# [Records provided]
-*-

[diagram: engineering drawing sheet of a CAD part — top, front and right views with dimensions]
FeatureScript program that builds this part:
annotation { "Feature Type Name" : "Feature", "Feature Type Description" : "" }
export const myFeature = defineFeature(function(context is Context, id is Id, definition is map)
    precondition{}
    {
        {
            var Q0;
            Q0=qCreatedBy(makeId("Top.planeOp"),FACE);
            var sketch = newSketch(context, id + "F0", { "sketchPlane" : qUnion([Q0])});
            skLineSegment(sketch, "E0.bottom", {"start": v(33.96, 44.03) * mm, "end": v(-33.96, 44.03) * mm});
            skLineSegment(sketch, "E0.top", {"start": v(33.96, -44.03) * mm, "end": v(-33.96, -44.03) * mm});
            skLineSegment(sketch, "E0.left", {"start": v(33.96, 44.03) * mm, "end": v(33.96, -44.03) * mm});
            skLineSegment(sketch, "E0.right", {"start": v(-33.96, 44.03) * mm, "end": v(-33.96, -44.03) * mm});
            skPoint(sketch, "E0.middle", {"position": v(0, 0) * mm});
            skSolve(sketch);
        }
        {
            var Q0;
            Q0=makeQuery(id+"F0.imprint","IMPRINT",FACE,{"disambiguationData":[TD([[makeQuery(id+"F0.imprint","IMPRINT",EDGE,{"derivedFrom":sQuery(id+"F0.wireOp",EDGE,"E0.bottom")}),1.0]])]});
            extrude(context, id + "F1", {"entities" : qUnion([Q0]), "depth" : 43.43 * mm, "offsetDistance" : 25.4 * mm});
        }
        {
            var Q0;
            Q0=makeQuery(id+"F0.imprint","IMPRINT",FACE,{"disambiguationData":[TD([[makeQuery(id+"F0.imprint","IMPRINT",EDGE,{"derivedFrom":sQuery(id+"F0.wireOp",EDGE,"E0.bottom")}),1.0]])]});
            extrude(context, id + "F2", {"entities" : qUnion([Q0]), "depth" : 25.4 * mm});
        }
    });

-*-

# [Given instruction]
How many lines of the listing above contain the string "sketch"? Reply with the number alone.

# [Final result]
7